Two weeks after CMS rolled out a proposal to expand MRI coverage options for patients with unapproved implantable devices, researchers in the field are optimistic—but remain critical.
Saman Nazarian, MD, PhD, led one of the handful of recent studies that have proven magnetic resonance imaging (MRI) screenings to be safe for heart patients with implanted pacemakers or cardioverter defibrillators. He was “delighted” to hear that CMS was loosening its grip on implant-dependent patients, he told Cardiovascular Business, but the proposal doesn’t fix everything.
“Our work was meant to provide access to patients for a necessary exam, which it accomplished directly for 1,509 patients by enrolling them in the safety study and indirectly for many more patients by providing safety data for CMS,” he said. “Hopefully the data will also be used to relax the restrictions further. Based on our work, the proposed continued restriction for pacemaker-dependent patients is unnecessary.”
Prior to Jan. 11’s proposal, patients fitted with defibrillators and pacemakers were restricted from MRI coverage under Medicare and Medicaid policies. Nazarian said he and his colleagues’ work, combined with the publication of the MAGNASAFE registry results, the 2017 HRS expert consensus statement on MRI and radiation exposure in patients with implantable devices, and other investigators’ studies probably pushed CMS to make the change.
“I do believe the proposal will be successful and am confident that it will not only save patients from many unnecessary tests, including ultrasounds, CT scans, painful myelograms, etc., but also from delayed diagnoses and misdiagnoses, and ultimately lead to better and more efficient care,” he said.
Still, according to the CMS proposal, officials are still restricting access to MRI coverage in pacemaker-dependent patients and those with recent implants.
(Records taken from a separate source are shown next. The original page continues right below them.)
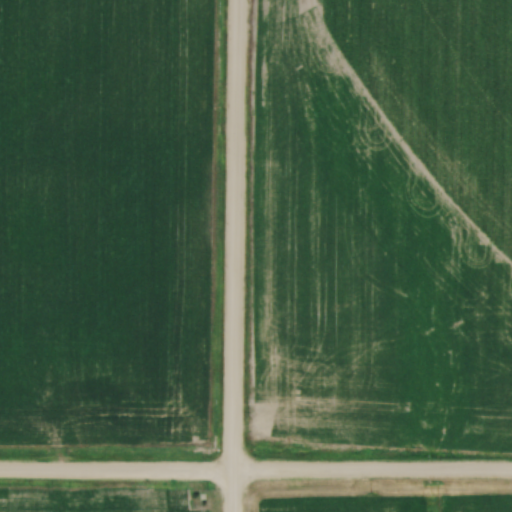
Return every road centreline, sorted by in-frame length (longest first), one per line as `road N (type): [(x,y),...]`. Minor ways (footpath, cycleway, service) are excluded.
road 1 (tertiary): [(232,511),(236,0)]
road 2 (residential): [(0,474),(511,477)]
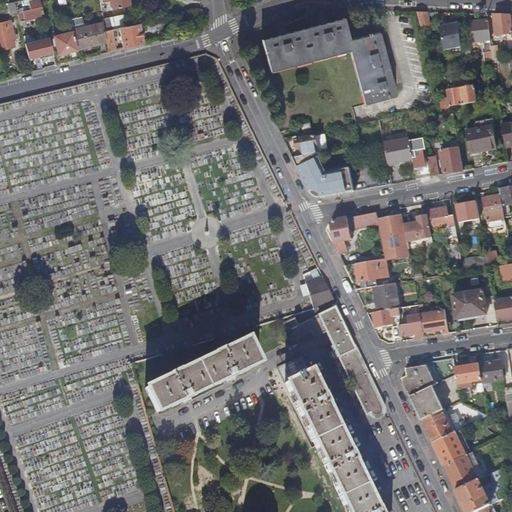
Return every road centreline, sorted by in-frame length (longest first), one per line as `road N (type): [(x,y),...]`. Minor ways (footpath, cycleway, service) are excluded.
road 1 (residential): [(221,33),(0,91)]
road 2 (residential): [(511,174),(307,214)]
road 3 (residential): [(307,214),(221,33)]
road 4 (residential): [(449,511),(377,358)]
road 5 (residential): [(377,358),(307,214)]
road 6 (residential): [(511,337),(377,358)]
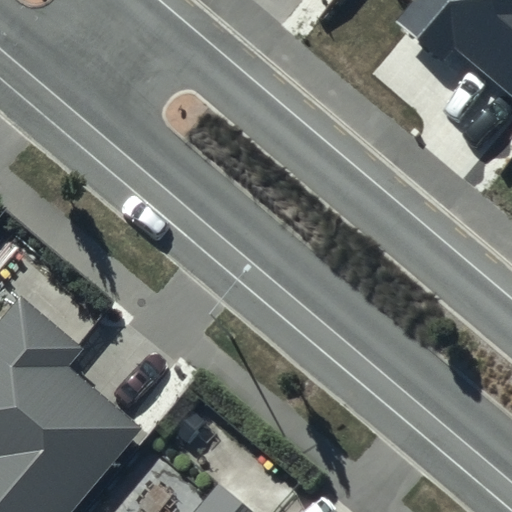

Nazarian said the former rule was superfluous; he and his colleagues’ work alone included 130 pacemaker-dependent patients, none of whom had any significant safety issues during the trial.
The latter recommendation, too, is based on misinformation, he said.
“There is a misconception that the magnetic force of MRI could dislodge freshly implanted leads that are not yet attached to cardiac tissue,” he said. “In fact, the leads do not contain any materials that would experience force or torque during the MRI and could not conceivably be dislodged because of a scanner effect.”
Pacemaker and defibrillator generators and batteries do contain materials that would react to magnetic force, Nazarian explained, but the extent of force or torque would fall below the threshold needed to cause movement underneath the skin.
“Outside of a study setting, there is no reason to restrict access to patients with recent pacemaker or ICD implants,” he said.
CMS is accepting comments on its proposed policy changes through Feb. 10.